JointCommon directionQuick mental note
ShoulderAnterior (most common by far)Head slips down-and-forward, under the socket.
ShoulderPosterior (much rarer, easily missed)Classically after seizures or electric shock; looks deceptively normal on the AP.
HipPosterior (the usual one)Femoral head rides up and back; leg often turned inward.
ElbowPosteriorThe forearm bones jump backward behind the humerus.

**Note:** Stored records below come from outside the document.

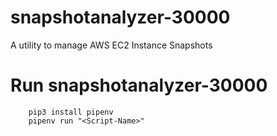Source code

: # snapshotanalyzer-30000
A utility to manage AWS EC2 Instance Snapshots

# Run snapshotanalyzer-30000
		pip3 install pipenv
		pipenv run "<Script-Name>"
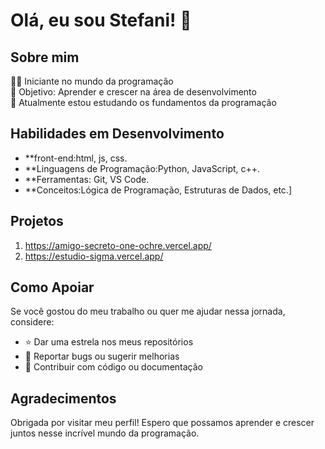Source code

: # Olá, eu sou Stefani! 👋

## Sobre mim

👩‍💻 Iniciante no mundo da programação  
🎯 Objetivo: Aprender e crescer na área de desenvolvimento  
🌱 Atualmente estou estudando os fundamentos da programação  

## Habilidades em Desenvolvimento
- **front-end:html, js, css.
- **Linguagens de Programação:Python, JavaScript, c++.
- **Ferramentas: Git, VS Code.
- **Conceitos:Lógica de Programação, Estruturas de Dados, etc.]

## Projetos
1. https://amigo-secreto-one-ochre.vercel.app/
2. https://estudio-sigma.vercel.app/
## Como Apoiar

Se você gostou do meu trabalho ou quer me ajudar nessa jornada, considere:

- ⭐️ Dar uma estrela nos meus repositórios
- 🐛 Reportar bugs ou sugerir melhorias
- 🤝 Contribuir com código ou documentação

## Agradecimentos

Obrigada por visitar meu perfil! Espero que possamos aprender e crescer juntos nesse incrível mundo da programação.
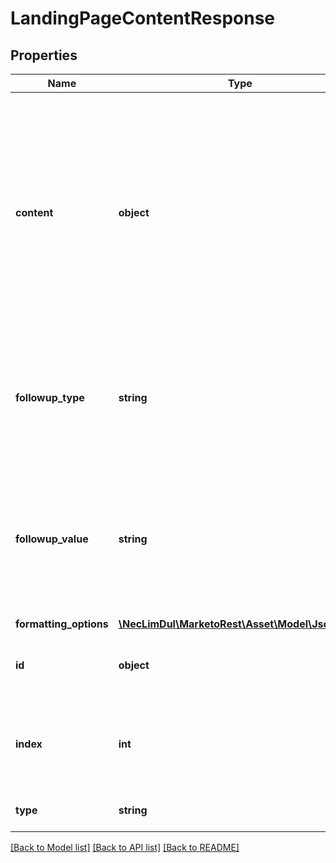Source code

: # LandingPageContentResponse

## Properties

Name | Type | Description | Notes
------------ | ------------- | ------------- | -------------
**content** | **object** | Content of the section.  Expected values vary based on type.  Image: An image URL.  RichText: HTML Content.  HTML: HTML Content.  Form: A form id.  Rectangle: Empty. Snippet: A snippet id. | [optional]
**followup_type** | **string** | Follow-up behavior of a form.  Only available for form-type content sections.  Defaults to form defined behavior. | [optional]
**followup_value** | **string** | Where to follow-up on form submission.  When followupType is lp, accepts the integer id of a landing page.  For url, it accepts a url string. | [optional]
**formatting_options** | [**\NecLimDul\MarketoRest\Asset\Model\JsonNode**](JsonNode.md) |  | [optional]
**id** | **object** | Id of the content section, may be a string or an int |
**index** | **int** | Index of the content section.  Index orients the elements from lowest to highest | [optional]
**type** | **string** | Type of content section |

[[Back to Model list]](../../README.md#models) [[Back to API list]](../../README.md#endpoints) [[Back to README]](../../README.md)
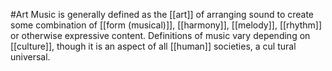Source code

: #Art 
Music is generally defined as the [[art]] of arranging sound to create some combination of [[form (musical)]], [[harmony]], [[melody]], [[rhythm]] or otherwise expressive content. Definitions of music vary depending on [[culture]], though it is an aspect of all [[human]] societies, a cul tural universal. 
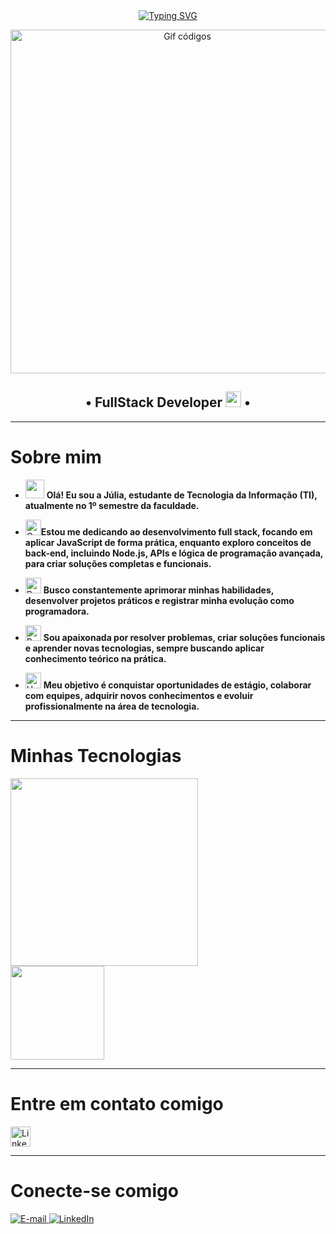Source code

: <div align="center">
<a href="https://git.io/typing-svg"><img src="https://readme-typing-svg.demolab.com?font=Roboto+Mono&weight=800&size=25&duration=5002&pause=1000&color=6A5ACD&background=2BC6FF00&width=435&lines=SEJA+BEM-VINDO(A)+AO+MEU+GITHUB!" alt="Typing SVG" /></a>
</div>

<p align="center">
  <img width="550" src="https://i.pinimg.com/originals/2a/53/65/2a53651a35816f499270d8275fd5318f.gif" alt="Gif códigos"></img>
</p>

<h2 align="center"> 
 • FullStack Developer <img width="25" src="https://registry.npmmirror.com/@lobehub/fluent-emoji-anim-3/latest/files/assets/1f680.webp"> •
</h2>

---

#  **Sobre mim**

- <img width="30" src="https://raw.githubusercontent.com/Tarikul-Islam-Anik/Animated-Fluent-Emojis/master/Emojis/Hand%20gestures/Hand%20with%20Fingers%20Splayed%20Light%20Skin%20Tone.png"> **Olá! Eu sou a Júlia, estudante de Tecnologia da Informação (TI), atualmente no 1º semestre da faculdade.**

- <img src="https://raw.githubusercontent.com/Tarikul-Islam-Anik/Telegram-Animated-Emojis/main/Objects/Graduation%20Cap.webp" alt="Graduation Cap" width="25" height="25" />**Estou me dedicando ao desenvolvimento full stack, focando em aplicar JavaScript de forma prática, enquanto exploro conceitos de back-end, incluindo Node.js, APIs e lógica de programação avançada, para criar soluções completas e funcionais.**

- <img src="https://raw.githubusercontent.com/Tarikul-Islam-Anik/Telegram-Animated-Emojis/main/Travel%20and%20Places/Rocket.webp" alt="Rocket" width="25" height="25" /> **Busco constantemente aprimorar minhas habilidades, desenvolver projetos práticos e registrar minha evolução como programadora.**

- <img src="https://raw.githubusercontent.com/Tarikul-Islam-Anik/Telegram-Animated-Emojis/main/Objects/Books.webp" alt="Books" width="25" height="25" /> **Sou apaixonada por resolver problemas, criar soluções funcionais e aprender novas tecnologias, sempre buscando aplicar conhecimento teórico na prática.**

- <img src="https://raw.githubusercontent.com/Tarikul-Islam-Anik/Telegram-Animated-Emojis/main/People/Handshake.webp" alt="Handshake" width="25" height="25" /> **Meu objetivo é conquistar oportunidades de estágio, colaborar com equipes, adquirir novos conhecimentos e evoluir profissionalmente na área de tecnologia.**  

---

#  **Minhas Tecnologias**

<img width="300" src="https://skillicons.dev/icons?i=js,nodejs,git,github"/>

<div>
<img loading="lazy" height="150" src="https://github-readme-stats.vercel.app/api?username=JuliaRomeira&theme=midnight-purple&show_icons=true)"/>
</div>

---

# **Entre em contato comigo**


<div align="left">
  <a href="https://www.linkedin.com/in/juliaromeira">
    <img src="https://img.shields.io/static/v1?message=LinkedIn&logo=linkedin&label=&color=0077B5&logoColor=white&style=for-the-badge" height="32" alt="LinkedIn">
  </a>
</div>

---

# **Conecte-se comigo**

<div align="left">
  <a href="mailto:Juliaromeiralage@gmail.com">
    <img src="https://img.shields.io/badge/-Email-black?style=for-the-badge&logo=microsoft-outlook&logoColor=white" alt="E-mail">
  </a>
  <a href="https://www.linkedin.com/in/juliaromeira">
    <img src="https://img.shields.io/static/v1?message=LinkedIn&logo=linkedin&label=&color=black&logoColor=white&style=for-the-badge" alt="LinkedIn">
  </a>
</div>
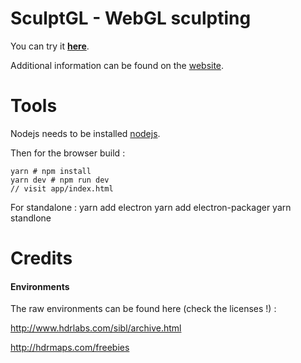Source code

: SculptGL - WebGL sculpting
==========================

You can try it [**here**](http://stephaneginier.com/sculptgl).

Additional information can be found on the [website](http://stephaneginier.com/).

Tools
=====

Nodejs needs to be installed [nodejs](http://nodejs.org/).

Then for the browser build :

    yarn # npm install
    yarn dev # npm run dev
    // visit app/index.html

For standalone :
    yarn add electron
    yarn add electron-packager
    yarn standlone

Credits
=======

#### Environments

The raw environments can be found here (check the licenses !) :

http://www.hdrlabs.com/sibl/archive.html

http://hdrmaps.com/freebies
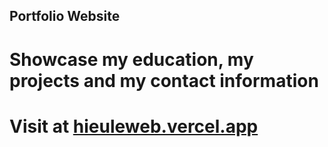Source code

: ## Portfolio Website

# Showcase my education, my projects and my contact information

# Visit at [hieuleweb.vercel.app](https://hieuleweb.vercel.app/)
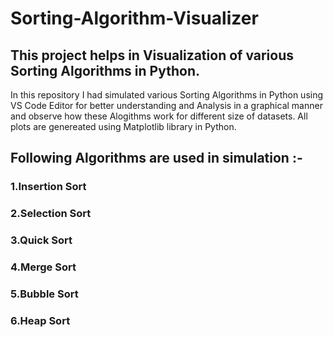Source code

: # Sorting-Algorithm-Visualizer
## This project helps in  Visualization of various Sorting  Algorithms in Python.
In this repository I had simulated  various Sorting Algorithms  in Python using  VS Code Editor for better understanding and Analysis in a graphical manner and observe how these Alogithms work for different size of datasets. 
All plots are genereated using Matplotlib library in Python.
## Following  Algorithms are used in simulation :-
### 1.Insertion Sort                                                                                                                                                            
### 2.Selection Sort                           
### 3.Quick Sort
### 4.Merge Sort
### 5.Bubble Sort
### 6.Heap Sort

This table is a starting map, not the whole atlas — every joint has its own quirks, and the directions above are the patterns you will meet most.

The company it keeps

Dislocations rarely travel alone, and the associated injuries are often what actually hurt the patient long-term. When bones get rammed out of a socket, the rim of that socket can chip, and the ball can get dented where it slammed against bone. Those bony bruises and chips are part of why someone's shoulder keeps popping out for years afterward.

So after you call the dislocation, do a deliberate second lap looking for fractures along the joint margins — and describe any you find using the usual fracture vocabulary. Some fracture-dislocation patterns are detailed enough that they get their own dedicated MRI workup down the line.

Pitfall

Don't stop reading the moment you spot the obvious dislocation — that is exactly when associated fractures get missed. The big finding pulls your eye and your attention right off the subtle chip next to it. Force yourself to finish the search.

Why it is an actual emergency

A dislocation is not just a misplaced bone — it is a clinical clock ticking, for two reasons.

First, vessels and nerves run right past joints, and a displaced bone can stretch or pinch them. Picture a garden hose pinned under a chair leg: the longer it stays kinked, the worse things get downstream. A knee dislocation in particular can threaten the artery behind the knee and the blood supply to the whole lower leg; a hip dislocation can choke off the supply to the femoral head itself, starving the bone. Either way, that is why these get reduced urgently rather than scheduled politely.

Second, the joint cartilage and surrounding tissue do not love being stretched out of position. The sooner the bone goes home, the happier everything around it stays.

Key Point

A dislocation is a "reduce it soon" diagnosis. Spot it, name its direction, check the orthogonal view, then sweep for fractures and for signs that nerves or vessels are getting squeezed.

The takeaway

A dislocation is two joint surfaces that have completely lost contact; a subluxation is the partial version. Confirm it on two views at right angles, name it by where the distal bone went, and never let the dramatic main finding distract you from the small fracture — or the threatened nerve or vessel — hiding right beside it.